George Allen will make it his job as U.S. senator to make sure Virginians have the opportunity to find work. Tim Kaine will pledge to partner with — and not obstruct — the president to tackle the country’s myriad issues.
Those were two of the closing arguments for the two U.S. Senate candidates as they end their marathon campaign with a mixture of intimate events and massive rallies — the inevitable byproduct of vying for a Senate seat representing a state crucial to both presidential candidates’ Electoral College math.
“Our nation needs more partners who will work together with the president — who will work together with other members of Congress to get results for the American people,” Mr. Kaine told an estimated 24,000 people packed into the Jiffy Lube Live amphitheater Saturday night in Bristow for a rally that also featured President Obama, former President Bill Clinton, and musician Dave Matthews. “I would be proud to join President Obama as Virginia’s next senator I wouldn’t go into the Senate pledging to get in the president’s way; I wouldn’t go into the Senate pledging to be an obstructionist of the president. I would go in pledging to be a partner with the president for the good of the country.”
But, Mr. Allen argued earlier in the day that the president’s policies haven’t worked well enough for the country. The regulations from the Environmental Protection Agency on carbon emissions are crippling the coal industry, he said, also decrying the White House’s unwillingness to allow Virginia to explore for oil and natural gas off of its southeastern shores.
“With Mitt Romney and Paul Ryan in the White House, we’ll have leaders who will say yes to Virginia jobs, yes to Virginia energy, and yes to [American] energy independence,” Mr. Allen said at a rally with Mr. Ryan at Martinair in Richmond on Saturday. “My No. 1 job will be to make sure that Virginians have job opportunities.”
Indeed, both Mr. Allen and Mr. Kaine heartily embraced their ticketmates on Saturday. The presidential and U.S. Senate races are virtually even in the state, though Mr. Kaine is polling slightly ahead of the president.

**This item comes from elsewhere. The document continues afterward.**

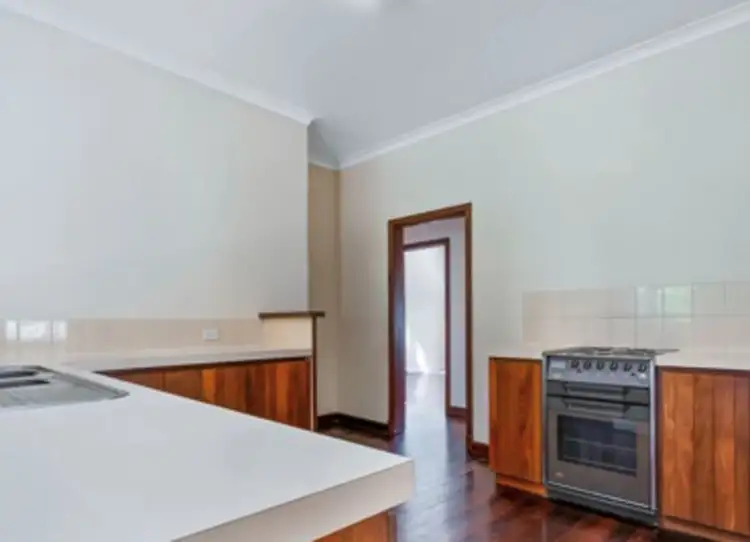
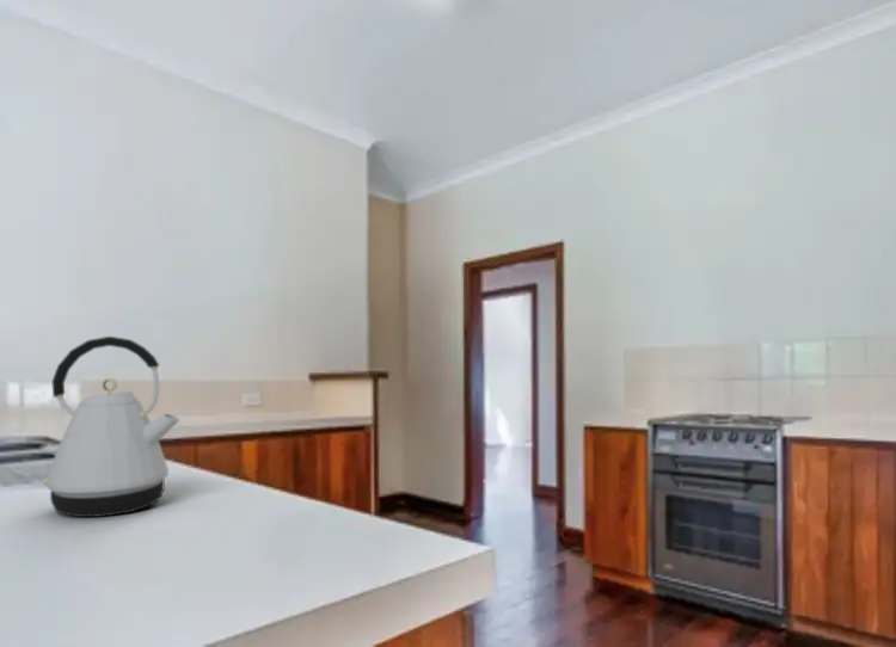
+ kettle [42,335,182,518]
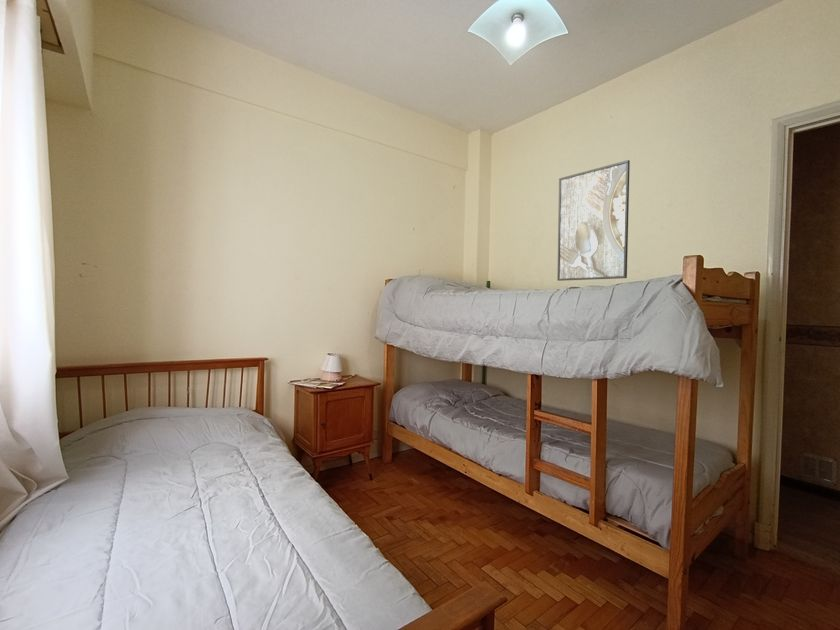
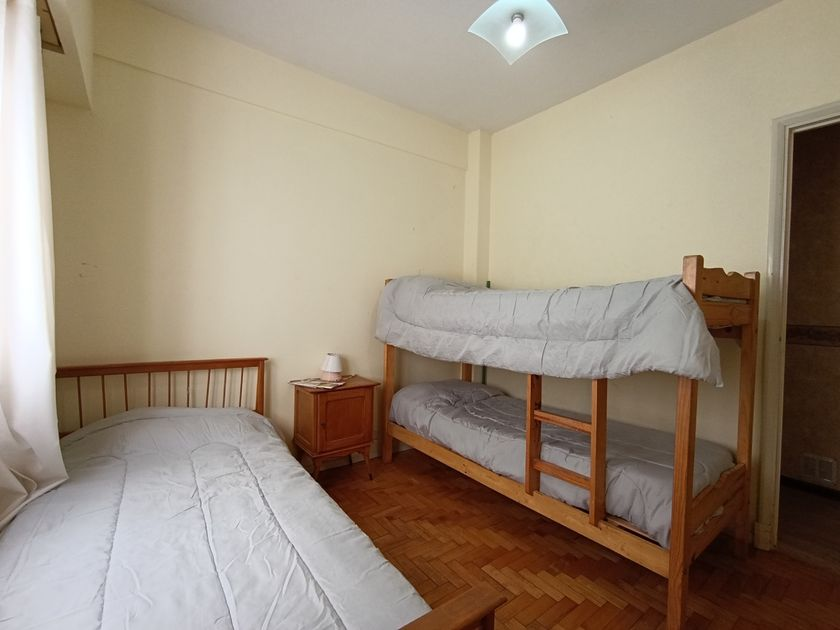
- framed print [556,159,631,282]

Mr. Allen also appeared at a rally with Mitt Romney in Doswell on Thursday and at another in Newport News on Sunday. Mr. Kaine is scheduled to appear with Vice President Joseph R. Biden and his wife Jill Biden, Sen. Mark Warner and U.S. Sen. Jim Webb in Sterling on Monday. Mr. Kaine’s wife, Anne, appeared with first lady Michelle Obama in southeastern Virginia on Friday and Mr. Allen’s wife, Susan, has appeared at Romney and Ryan events in recent weeks.
Virginia is one of just seven or eight states whose electoral votes are still up for grabs. Mr. Obama became the first Democrat since 1964 to carry the state four years ago, and keeping it blue would make Mr. Romney’s road to the White House all the more rocky.
But aside from the high-profile boosts that came along with the heightened importance of the state in the presidential contest, Mr. Allen and Mr. Kaine also crisscrossed the state for more retail politicking.
Mr. Kaine devoted time over the weekend to thanking volunteers in various Obama for America offices, and held an “Asian American and Pacific Islander rally” Sunday in Falls Church. He made a two-day swing across Virginia last week with Mr. Warner that stretched from Alexandria to Bristol, and his wife spent the weekend at events in Southwest Virginia.
Mr. Allen, meanwhile, swung through the Shenandoah Valley on Friday to speak at a defense company and made trips to Staunton and Charlottesville to help drive get-out-the-vote efforts. Before meeting up with Mr. Ryan, he and Mr. Cantor attended a tailgate party at Randolph-Macon College in Ashland. Mrs. Allen on Saturday made the case for her husband, in Mecklenburg, Prince Edward and Roanoke counties.
Indeed, both candidates certainly realize that money — more than $80 million has been spent, according to the Center for Responsive Politics — may not be as valuable as a handshake or an in-person conversation in driving voters to the polls Tuesday.
“I think a month ago the volume of ads reached a saturation point,” said Quentin Kidd, a political scientist at Christopher Newport University.